Management of course loves (perhaps even needs) to make a commodity of employee skills, so process is always pushed early and often. But even the heroes will get burned out or reach a point where the product is just too big to handle otherwise.



> you follow a reasonably-intelligent but slower process

To my knowledge, few early-stage start-up succeeds this way. It's great to think we can make up for the pioneer-style solo contributors with any army of process IC's but I have yet to see that happen during the early years. You can just look at any current tech company and see that's the case - all of them had pioneers at the beginning that pushed forward incredible progress. Google, Microsoft, Intel, Cisco, Sun, SGI, Facebook are just some recent examples that come to mind.

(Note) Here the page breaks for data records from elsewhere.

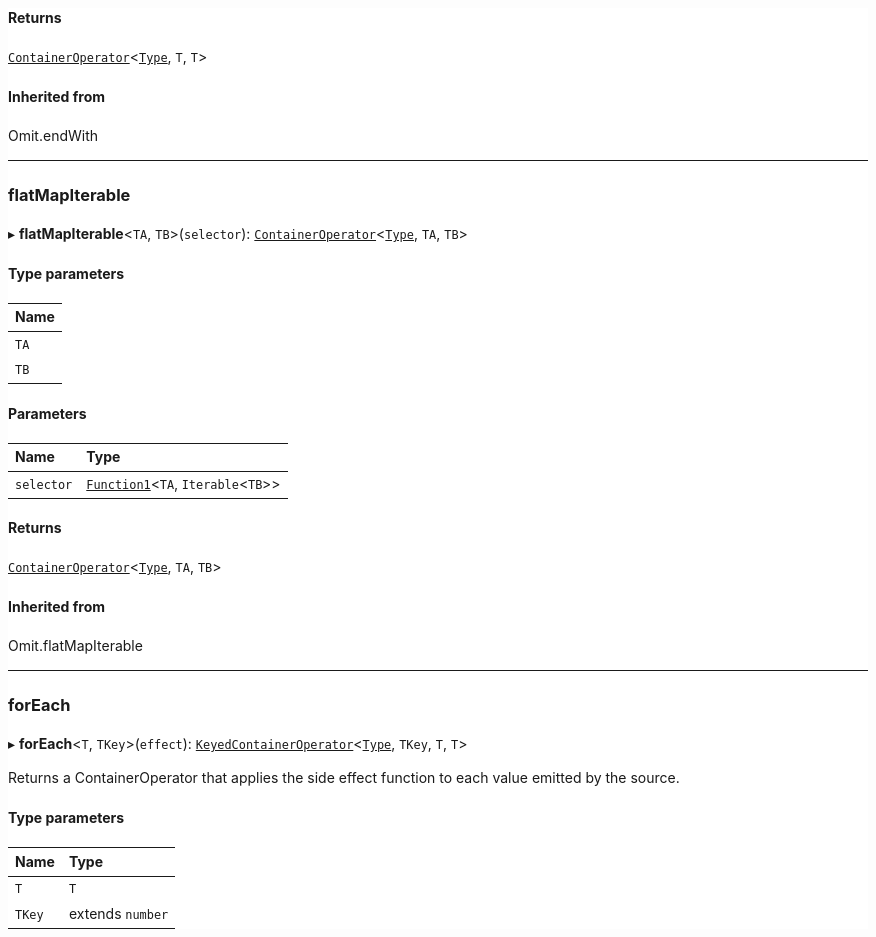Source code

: #### Returns

[`ContainerOperator`](../modules/types.md#containeroperator)<[`Type`](ReadonlyArray.Type.md), `T`, `T`\>

#### Inherited from

Omit.endWith

___

### flatMapIterable

▸ **flatMapIterable**<`TA`, `TB`\>(`selector`): [`ContainerOperator`](../modules/types.md#containeroperator)<[`Type`](ReadonlyArray.Type.md), `TA`, `TB`\>

#### Type parameters

| Name |
| :------ |
| `TA` |
| `TB` |

#### Parameters

| Name | Type |
| :------ | :------ |
| `selector` | [`Function1`](../modules/functions.md#function1)<`TA`, `Iterable`<`TB`\>\> |

#### Returns

[`ContainerOperator`](../modules/types.md#containeroperator)<[`Type`](ReadonlyArray.Type.md), `TA`, `TB`\>

#### Inherited from

Omit.flatMapIterable

___

### forEach

▸ **forEach**<`T`, `TKey`\>(`effect`): [`KeyedContainerOperator`](../modules/types.md#keyedcontaineroperator)<[`Type`](ReadonlyArray.Type.md), `TKey`, `T`, `T`\>

Returns a ContainerOperator that applies the side effect function to each
value emitted by the source.

#### Type parameters

| Name | Type |
| :------ | :------ |
| `T` | `T` |
| `TKey` | extends `number` |
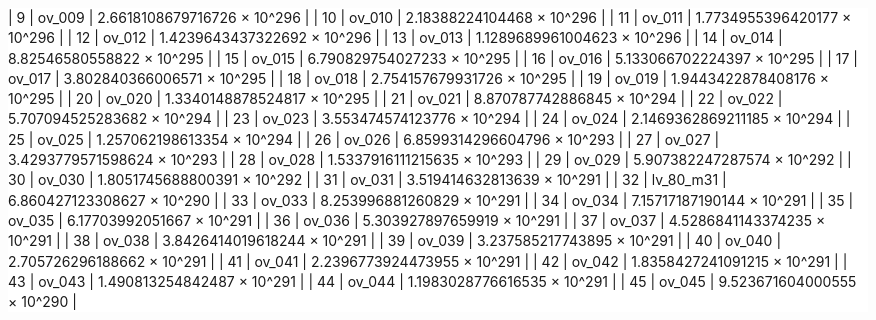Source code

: | 9 | ov_009 | 2.6618108679716726 × 10^296 |
| 10 | ov_010 | 2.18388224104468 × 10^296 |
| 11 | ov_011 | 1.7734955396420177 × 10^296 |
| 12 | ov_012 | 1.4239643437322692 × 10^296 |
| 13 | ov_013 | 1.1289689961004623 × 10^296 |
| 14 | ov_014 | 8.82546580558822 × 10^295 |
| 15 | ov_015 | 6.790829754027233 × 10^295 |
| 16 | ov_016 | 5.133066702224397 × 10^295 |
| 17 | ov_017 | 3.802840366006571 × 10^295 |
| 18 | ov_018 | 2.754157679931726 × 10^295 |
| 19 | ov_019 | 1.9443422878408176 × 10^295 |
| 20 | ov_020 | 1.3340148878524817 × 10^295 |
| 21 | ov_021 | 8.870787742886845 × 10^294 |
| 22 | ov_022 | 5.707094525283682 × 10^294 |
| 23 | ov_023 | 3.553474574123776 × 10^294 |
| 24 | ov_024 | 2.1469362869211185 × 10^294 |
| 25 | ov_025 | 1.257062198613354 × 10^294 |
| 26 | ov_026 | 6.8599314296604796 × 10^293 |
| 27 | ov_027 | 3.4293779571598624 × 10^293 |
| 28 | ov_028 | 1.5337916111215635 × 10^293 |
| 29 | ov_029 | 5.907382247287574 × 10^292 |
| 30 | ov_030 | 1.8051745688800391 × 10^292 |
| 31 | ov_031 | 3.519414632813639 × 10^291 |
| 32 | lv_80_m31 | 6.860427123308627 × 10^290 |
| 33 | ov_033 | 8.253996881260829 × 10^291 |
| 34 | ov_034 | 7.15717187190144 × 10^291 |
| 35 | ov_035 | 6.17703992051667 × 10^291 |
| 36 | ov_036 | 5.303927897659919 × 10^291 |
| 37 | ov_037 | 4.5286841143374235 × 10^291 |
| 38 | ov_038 | 3.8426414019618244 × 10^291 |
| 39 | ov_039 | 3.237585217743895 × 10^291 |
| 40 | ov_040 | 2.705726296188662 × 10^291 |
| 41 | ov_041 | 2.2396773924473955 × 10^291 |
| 42 | ov_042 | 1.8358427241091215 × 10^291 |
| 43 | ov_043 | 1.490813254842487 × 10^291 |
| 44 | ov_044 | 1.1983028776616535 × 10^291 |
| 45 | ov_045 | 9.523671604000555 × 10^290 |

I can certainly believe that's true because opportunities which can be solved by top-down process-driven progress can be addressed by market leaders and leave little opportunity for startups. Though I don't know that a sample of superstar companies makes for a definitive dataset. I know of multiple companies no one has ever heard of who are dominating their niches (that no one cares about, until you hear how much money they are making), and the most important factor to me looks like risk-taking, good positioning, and good timing by the leadership, not anything special in terms of technical achievements or flexibility by employees.


> not anything special in terms of technical achievements or flexibility by employees.

Pioneers are not limited to programmers - it's more a mindset and mode of execution that cannot be sustained in larger orgs.